For a government that likes military action but not losing American lives, drones are the next big thing. Drones have been, and will continue to be, used in more and more applications outside the military, including citizen surveillance and natural disaster research.
But military spending is what is driving optimization and the U.S. Department of Defense reports that drone accidents happen 50 times more often than mishaps involving human-operated aircraft.
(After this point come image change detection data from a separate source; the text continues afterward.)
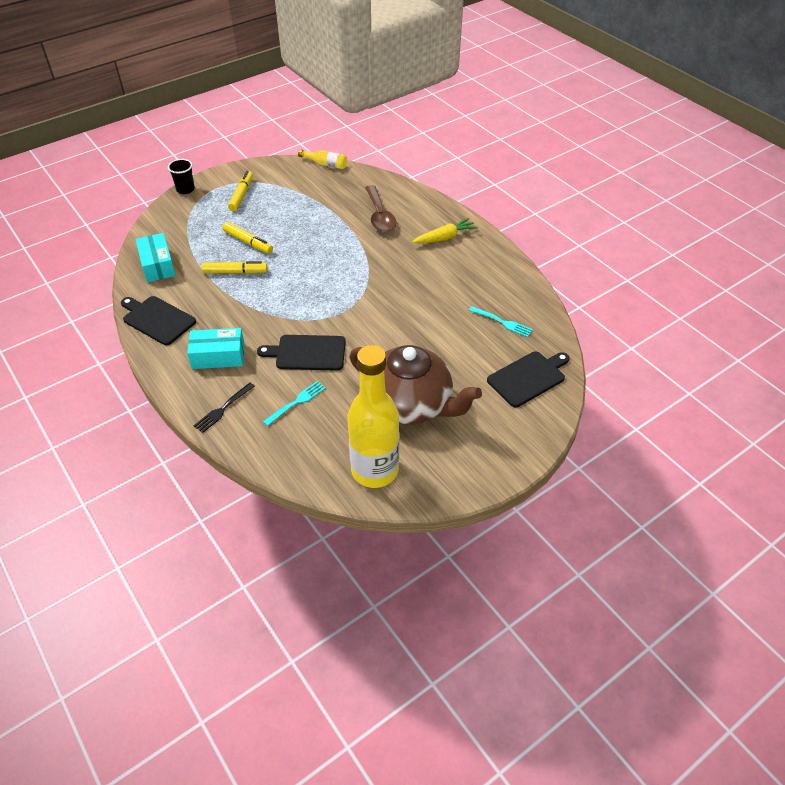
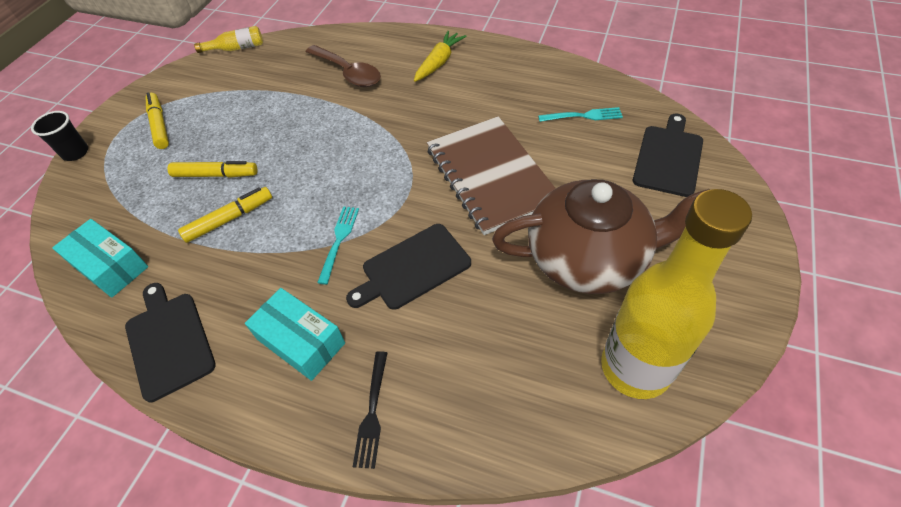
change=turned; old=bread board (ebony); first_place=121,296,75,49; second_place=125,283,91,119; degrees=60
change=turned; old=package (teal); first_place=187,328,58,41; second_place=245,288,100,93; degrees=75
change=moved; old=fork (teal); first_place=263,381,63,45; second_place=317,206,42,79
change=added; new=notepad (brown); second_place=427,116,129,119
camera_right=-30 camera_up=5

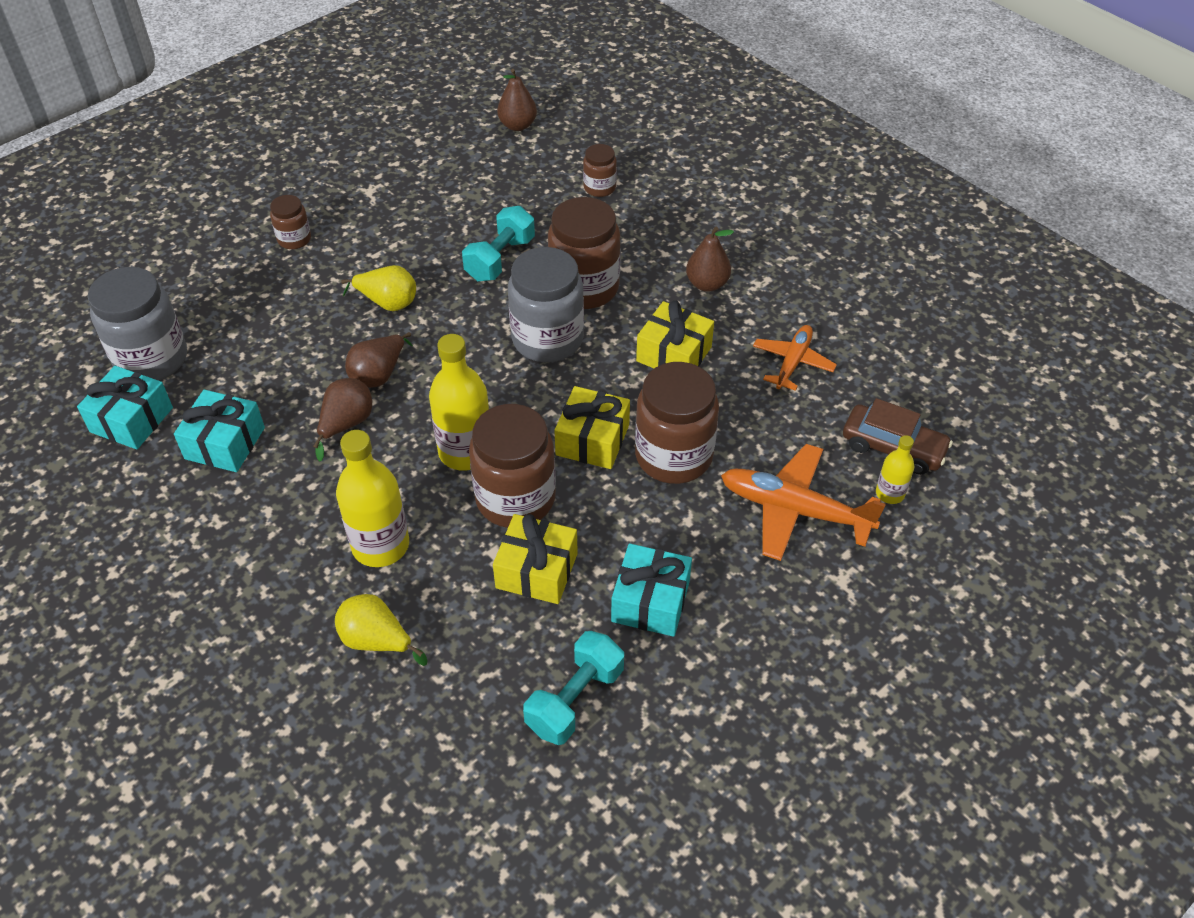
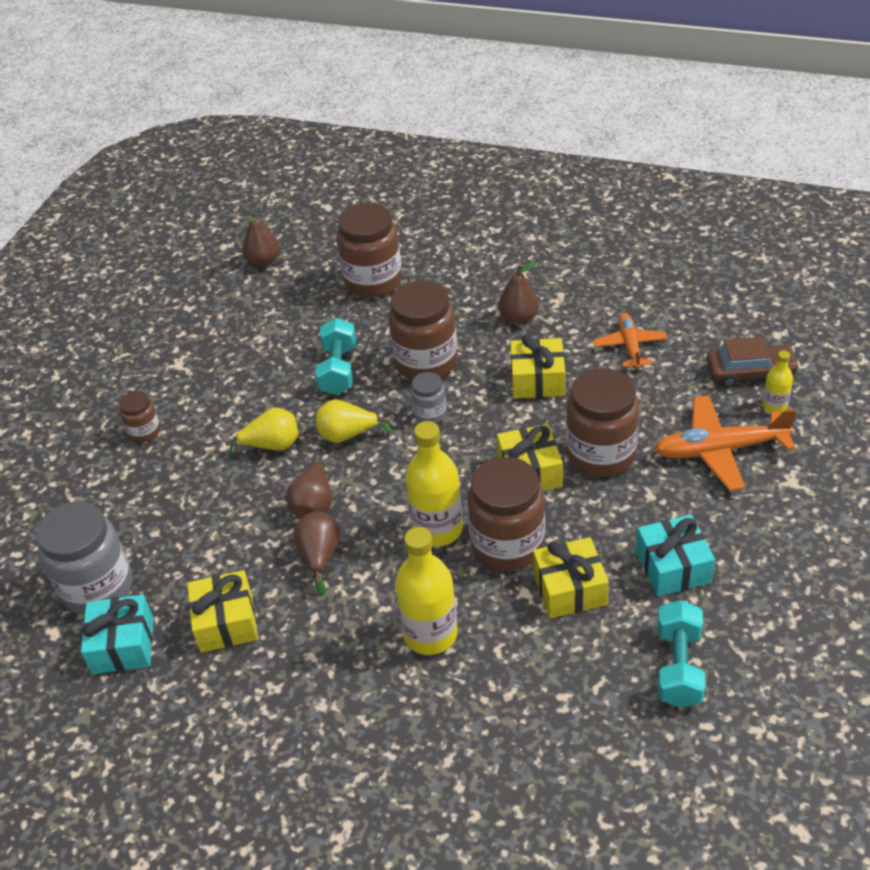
change=resized; old=jar (brown); first_place=583,144,34,53; second_place=337,203,65,95; factor=1.96
change=resized; old=jar (ash-grey); first_place=508,247,76,115; second_place=410,372,37,51; factor=0.51
change=recoloured; old=wrapped gift (teal); new=wrapped gift (bright yellow); first_place=174,390,91,82; second_place=187,570,71,83
change=moved; old=pear fruit (bright yellow); first_place=335,594,93,72; second_place=316,400,76,43
camera_right=-25 camera_up=-5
The U.S. Army and U.S. Marine Corps reported 43 mishaps that involved human factors issues associated with drone ground control workstations and technology during the years 2006 and 2007.
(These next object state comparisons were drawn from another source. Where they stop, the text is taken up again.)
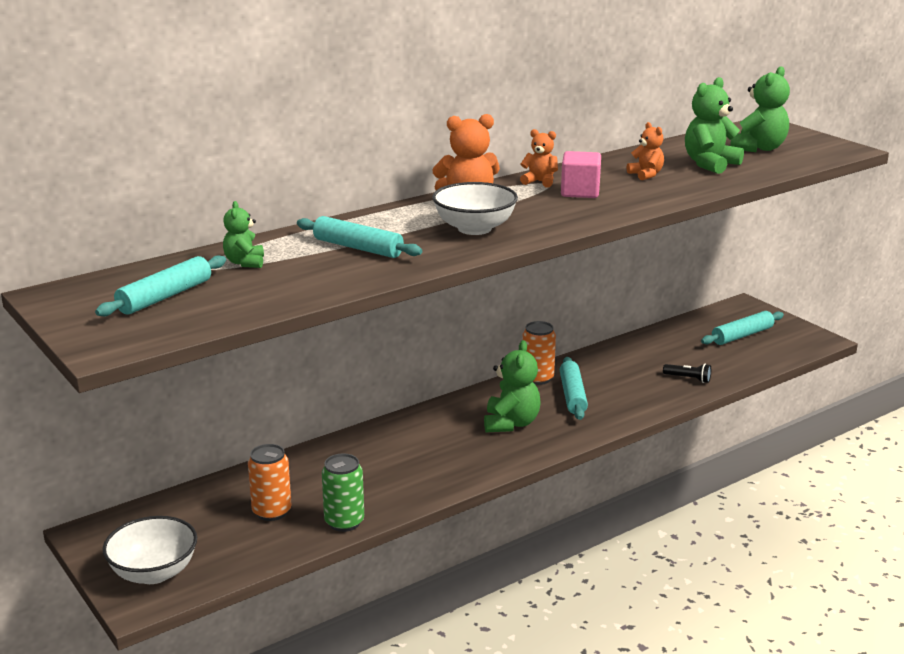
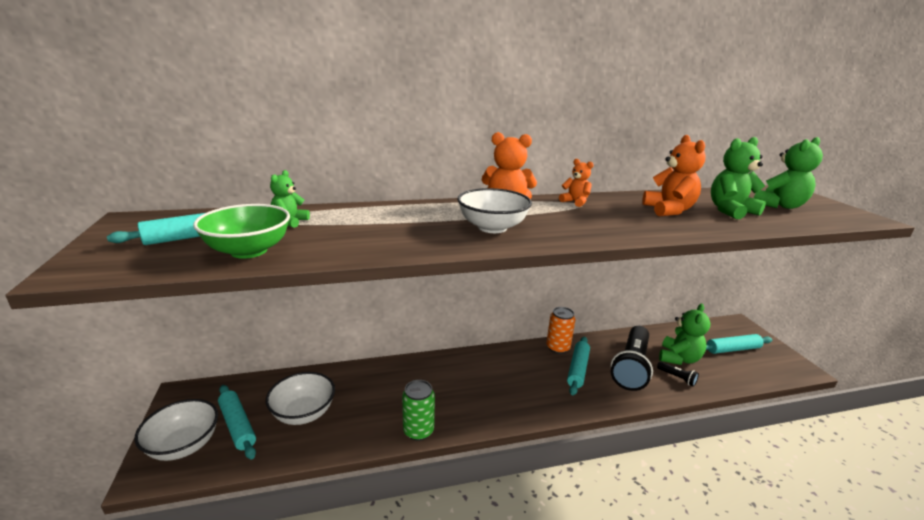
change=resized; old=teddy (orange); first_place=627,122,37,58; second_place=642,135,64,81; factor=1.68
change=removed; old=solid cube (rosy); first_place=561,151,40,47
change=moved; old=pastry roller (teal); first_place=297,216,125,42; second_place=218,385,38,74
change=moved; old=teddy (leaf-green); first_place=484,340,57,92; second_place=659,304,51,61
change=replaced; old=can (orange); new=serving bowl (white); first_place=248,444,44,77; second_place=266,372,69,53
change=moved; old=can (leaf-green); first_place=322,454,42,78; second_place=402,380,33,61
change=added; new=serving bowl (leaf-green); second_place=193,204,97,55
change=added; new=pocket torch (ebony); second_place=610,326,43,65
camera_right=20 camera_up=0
Human factors/ergonomics researchers Qaisar Waraich, Thomas Mazzuchi, Shahram Sarkani, and David F. Rico suggest that such multimillion-dollar drone losses might be prevented if long-established and broadly applied ergonomics workstation design standards had been used in designing workstations used by ground controllers.
The authors propose applying long-established commercial computer workstation standards, particularly ANSI/HFES 100-2007 Human Factors Engineering of Computer Workstations, in the absence of more specific guidelines for drone ground control workstations or a federal agency that is responsible for setting workstation standards.
Waraich et al. interviewed 20 drone operators about their ground control workstations, finding up to 98% similarity between input/output devices used in ground control workstations and those used for general purposes. Therefore, results, the authors posit that standards that have been used to improve general-purpose workstations could have the same result for drone operators' workstations. The researchers included UAS designers with the U.S. Navy, systems engineering researchers from George Washington University, and engineers from top airframe manufacturers.
Application of design guidelines from ANSI/HFES 2007-100 might have prevented the awkward placement of a landing gear button and the subsequent loss of a $1.5-million drone in 2006. Similarly, had design guidelines been applied for reducing glare from a computer screen, a drone operator might not have mistakenly shut off engines midair, resulting in the loss of a $4.34 million drone.
"The application of this standard could help to ensure that operator workstation equipment and layouts have been designed with human compatibility considerations," says Waraich. "Commercial computer workstation standards provide quantitative parameters based on empirical data and well-established HF/E engineering practices."